"We shall sail for Europe as soon as we can get ready for the journey. Our lawyer is making all the necessary arrangements for us. I will leave funds with him, and whenever you are ready in good faith to accept my offer, leave Hillaton, and live so that this scandal can die out, you can obtain from him the means of living decently and quietly. As it is, I live in daily terror lest you again do something which will bring our name into the Hillaton papers; and, of course, everything is copied by the press of this city. Will the time ever come when you will consider your mother's and sisters' feelings?"
For a time all went as well as could be expected in the trying circumstances of Haldane's life. His prayers for strength and patience were at first earnest, and their answers seemed assured—so assured, indeed, that in times of haste and weariness prayer eventually came to be hurried or neglected. Before he was aware of it, feeling began to ebb away. He at last became troubled, and then alarmed, and made great effort to regain his old, happy emotions and experiences; but, like an outgoing tide, they ebbed steadily away.
His face indicated his disquiet and anxiety, for he felt like one who was clinging to a rope that was slowly parting, strand by strand.
Keen-eyed Mr. Growther watched him closely, and was satisfied that something was amiss. He was much concerned, and took not a little of the blame upon himself.

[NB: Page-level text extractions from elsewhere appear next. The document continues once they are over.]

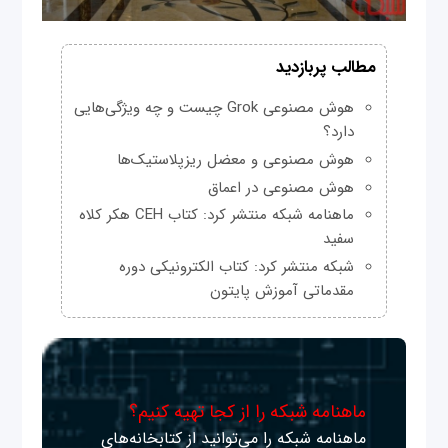
مطالب پربازدید
هوش مصنوعی Grok چیست و چه ویژگی‌هایی
دارد؟
هوش مصنوعی و معضل ریزپلاستیک‌ها
هوش مصنوعی در اعماق
ماهنامه شبکه منتشر کرد: کتاب CEH هکر کلاه
سفید
شبکه منتشر کرد: کتاب الکترونیکی دوره
مقدماتی آموزش پایتون
ماهنامه شبکه را از کجا تهیه کنیم؟
ماهنامه شبکه را می‌توانید از کتابخانه‌های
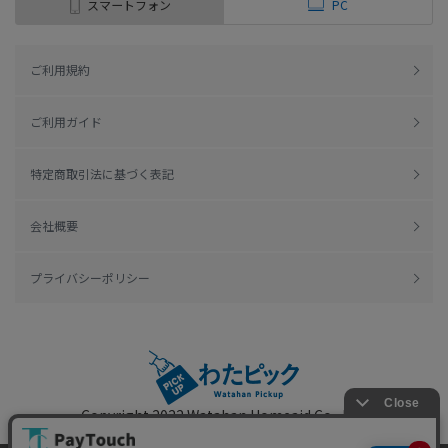
スマートフォン
PC
ご利用規約
ご利用ガイド
特定商取引法に基づく表記
会社概要
プライバシーポリシー
Copyright 2022
Watahan Homeaid Co., Ltd.
Powered by Watahan Partners Co., Ltd.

"How can a man be a Christian, or anything else that's decent, when he keeps such cussed company as I be?" he muttered. "I s'pose I kinder pisen and wither up his good feelin's like a sulphuric acid fact'ry."
One evening he exclaimed to Haldane, "I say, young man, you had better pull out o' here."
"What do you mean?"
"I'll give you a receipt in full and a good character, and then you look for a healthier boardin'-place."
"Ah, I see! You wish to be rid of me?"
"No, you don't see, nuther. I wish you to be rid of me."